Reescribir la historia de Jerusalem trasciende los medios tradicionalmente hostiles a Israel. La Encyclopedia Britannica, una de las más prestigiosas del mundo, publicó que Jerusalem es una ciudad de peregrinaje para los musulmanes (falso) y que éstos miran a ella para rezar (sus plegarias se dirigen sólo a La Meca).
La tergiversación es el instrumento que usa el mundo para “resolver” la cuestión de Jerusalem. Los gritos para cambiar el status de la ciudad se hicieron oír durante estas tres décadas y media de libertad, y no existieron durante las previas, cuando el control árabe destruyó más de treinta sinagogas, arrasó con el Monte de los Olivos, y ahogó el desarrollo de la ciudad.
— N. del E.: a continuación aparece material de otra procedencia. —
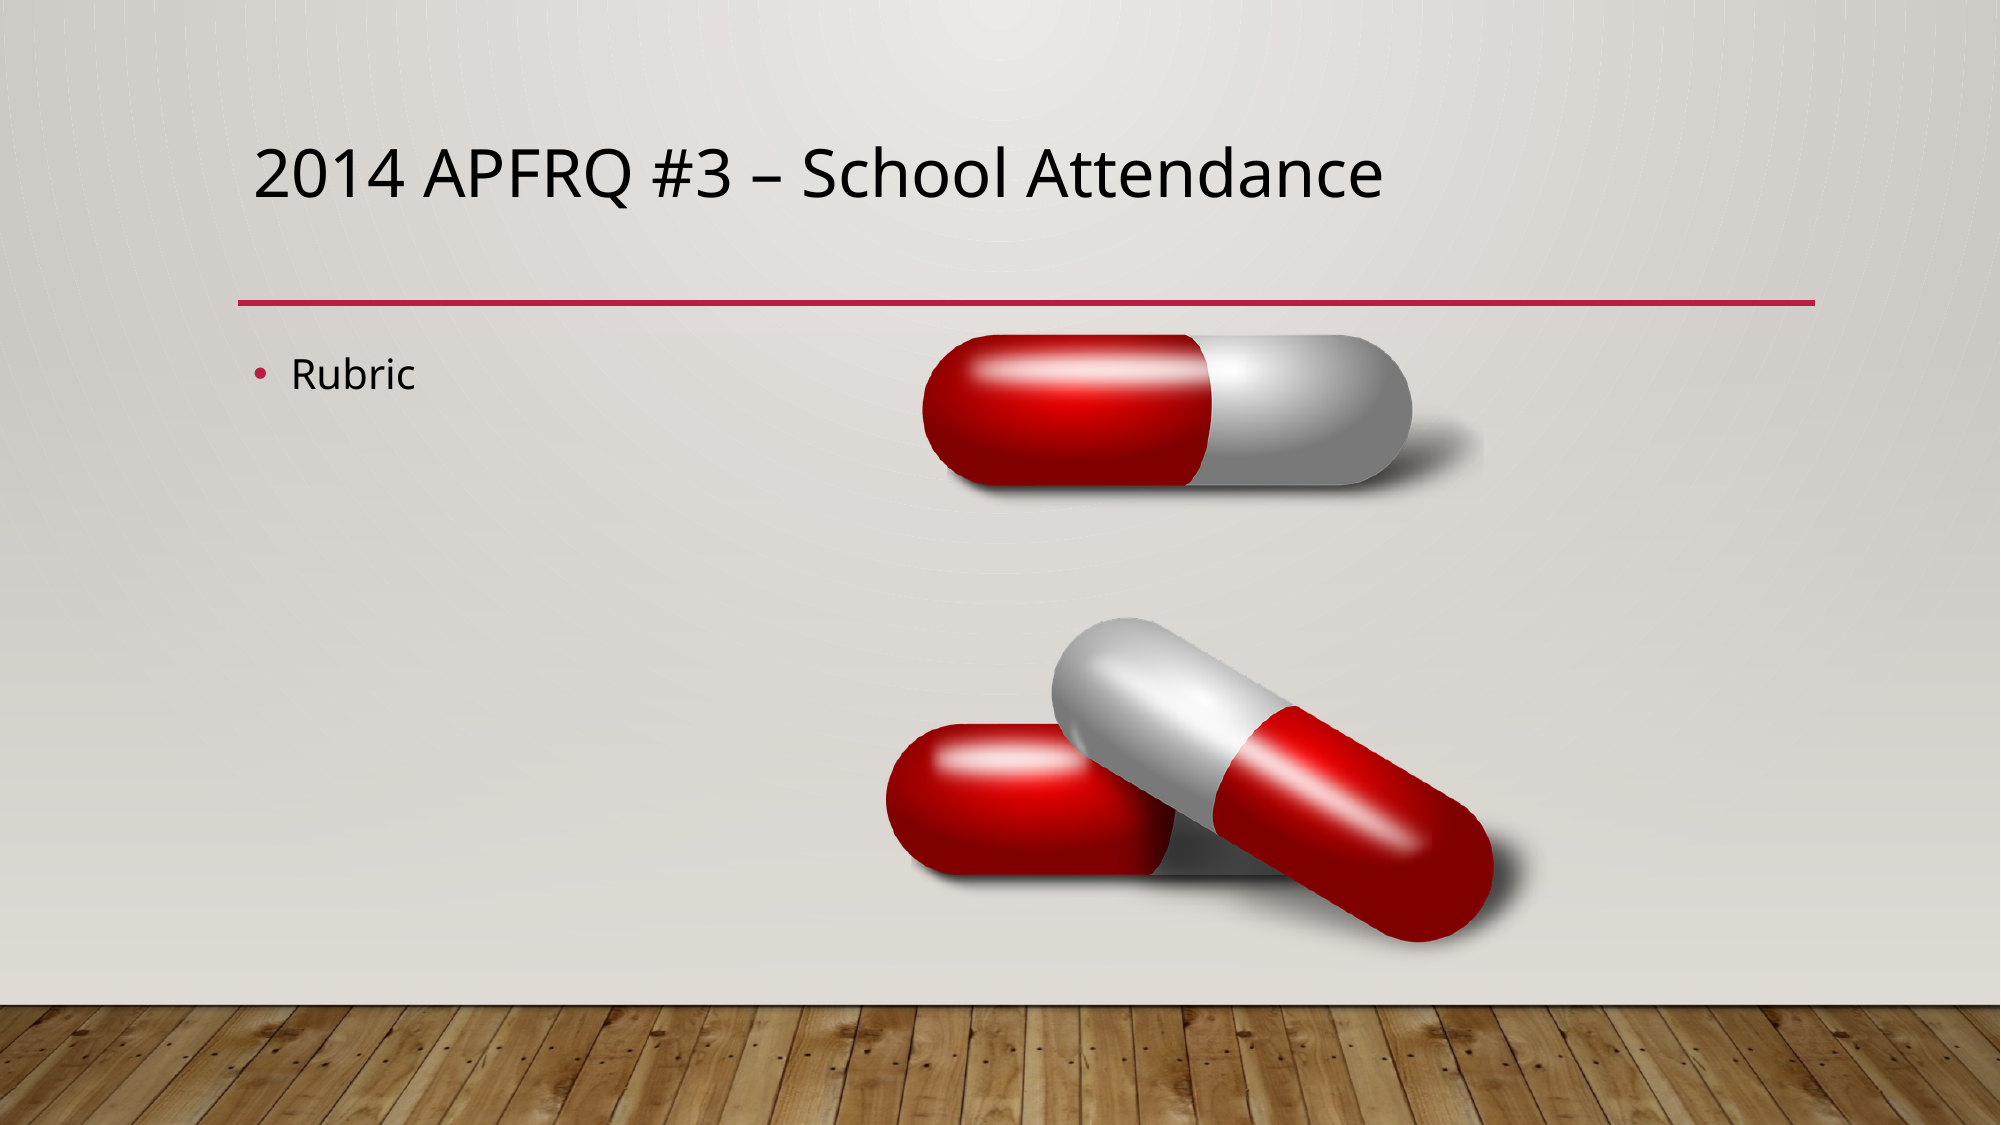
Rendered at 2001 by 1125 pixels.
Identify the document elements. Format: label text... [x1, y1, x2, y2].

Frente al bullicio, debemos ilustrar a los hombres de bien, mareados por el doble valor de Jerusalem. Hasta Don Confuso terminará por entrar en razones. Por un lado hay un carácter religioso sagrado, naturalmente compartido, y por otro, urge el tema de su soberanía política nacional que, por derecho milenario, es exclusividad del pueblo judío. Este segundo valor es precisamente la garantía del primero. O en palabras de Rabí Iojanán en el Talmud: “Dios no entrará en la Jerusalem celestial hasta tanto no ingrese en la terrena”.